Bamber was found guilty of slaughtering his parents Nevill and June, his adopted schizophrenic sister Shelia and her six-year-old twins Nicholas and Daniel in a mass shooting.
He has always maintained Shelia was responsible for the killings before she shot herself in a murder-suicide bloodbath.
His then-girlfriend Julie Mugford confided in police Bamber had plotted to slay his wealthy adopted family for the £436,000 inheritance.
From behind bars for 35 years, the murderer has issued several desperate attempts to overturn his conviction to no avail.
From a £1million reward for evidence to offering police the “ultimate alibi”, Bamber has attempted several lodges to appeal.
His latest crazy spiel proposed there was new evidence which proved someone was still alive while he was talking to police outside the property.
In a new bid to get Bamber off the hook, his lawyers claimed police didn’t enter the farmhouse because they feared someone alive was armed with a gun.

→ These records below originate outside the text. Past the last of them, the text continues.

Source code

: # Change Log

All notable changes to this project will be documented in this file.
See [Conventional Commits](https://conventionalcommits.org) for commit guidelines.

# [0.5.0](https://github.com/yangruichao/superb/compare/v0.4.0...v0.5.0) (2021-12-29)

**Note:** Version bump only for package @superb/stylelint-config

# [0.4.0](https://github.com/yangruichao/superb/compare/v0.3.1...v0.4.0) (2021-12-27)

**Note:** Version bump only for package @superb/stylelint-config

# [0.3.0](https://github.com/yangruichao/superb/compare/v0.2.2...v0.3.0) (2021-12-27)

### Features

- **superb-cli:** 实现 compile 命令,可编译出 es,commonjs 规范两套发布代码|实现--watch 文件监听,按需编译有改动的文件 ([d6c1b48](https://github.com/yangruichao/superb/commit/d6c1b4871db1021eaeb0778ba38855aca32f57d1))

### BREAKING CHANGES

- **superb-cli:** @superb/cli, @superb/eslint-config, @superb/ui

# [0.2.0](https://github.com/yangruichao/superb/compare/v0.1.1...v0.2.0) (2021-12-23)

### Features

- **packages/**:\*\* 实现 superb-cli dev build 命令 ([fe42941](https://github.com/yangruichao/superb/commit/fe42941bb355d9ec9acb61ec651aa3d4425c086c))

From his cell in Wakefield, Bamber said: “It is the ultimate alibi that I was in the company of dozens of police officers when it was clear that a person or persons were alive in the house who I am convicted of murdering.”
In recent months, the mass murderer said a phone log proves he didn’t murder his family in the shooting spree at the farmhouse.
His legal team said the police have a record referring to a call made by Bamber which could potentially free the jailed killer.
Bamber’s lawyer Mark Newby said: “The evidence strongly suggests the chain of events could not have been what the prosecution alleged.”
In 2002, Bamber had offered up a sum of £1million to any one who could provide fresh evidence proving his innocence.
The generous terms were outlined on his personal website www.jeremybamber.com, according to The Daily Mail .
Essex Police said Bamber’s four appeals and reviews of his case have “never found anything to suggest Bamber was wrongly convicted”.